Scaled shuttle to work with Rutan's carrier plane.

Dream Chaser and Stratolaunch

Dream Chaser and Stratolaunch

Dream Chaser and Stratolaunch Air Launch System

The Dream Chaser, a reusable crewed space shuttle currently under development by Sierra Nevada Corporation, may one day carry people into space with the help of Stratolaunch's massive carrier plane, the brainchild of aviation legend Burt Rutan and Microsoft co-founder Paul Allen.

The news comes on the heels of Sierra Nevada Corporation's announcement that it will legally challenge NASA's decision to snub the company's bid for a Commercial Crew Transportation contract in favor of the competition's two other proposals, submitted by Boeing and SpaceX.

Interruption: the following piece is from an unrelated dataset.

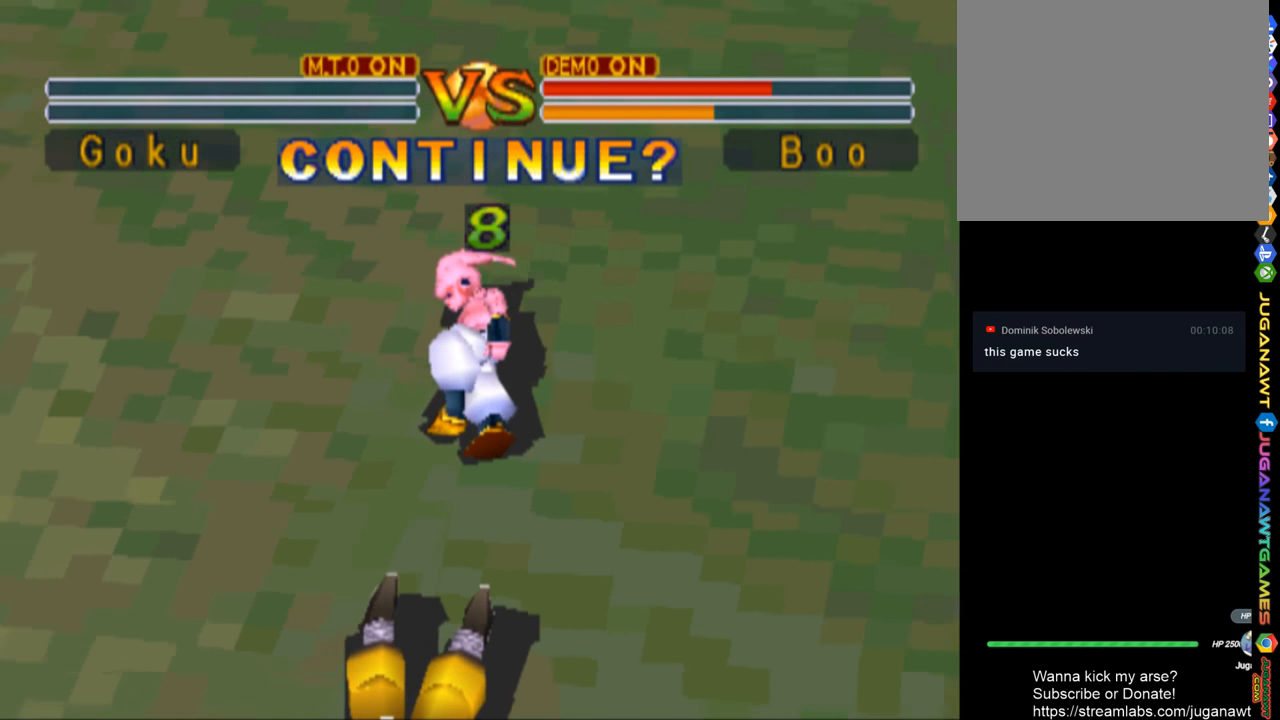
Gameplay with a controller (PlayStation layout); each line is a JSON object with the inputs held at the frame after it. "events" lists button and stick changes between this image and that frame as [ms after this image, input, new state], when the widget could be followed in between.
{"buttons": [], "left_stick": "center", "right_stick": "center", "events": [[167, "right_stick", "up-right"], [300, "right_stick", "center"]]}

Despite that setback, the company plans to build a scaled version of the Dream Chaser that can be used with the Startolaunch plane to carry three people into space or serve a variety of unmanned cargo or research missions.

"Combining a scaled version of SNC's Dream Chaser with the Stratolaunch air launch system could provide a highly responsive capability with the potential to reach a variety of LEO destinations and return astronauts or payloads to a U.S. runway within 24 hours," said Chuck Beames, executive director of Stratolaunch Systems.

The original Dream Chaser, which has been undergoing development and flight testing for the past four years, has seating for up to seven and is designed to launch from an Atlas V rocket. The Stratolaunch carrier plane, an aircraft powered by six Boeing 747 engines that company officials say will be "the largest aircraft ever constructed," has been in the works since its first announcement at the end of 2011 and is designed to carry a 490,000-pound rocket — or now the scaled Dream Chaser — to high altitude for a launch into orbit.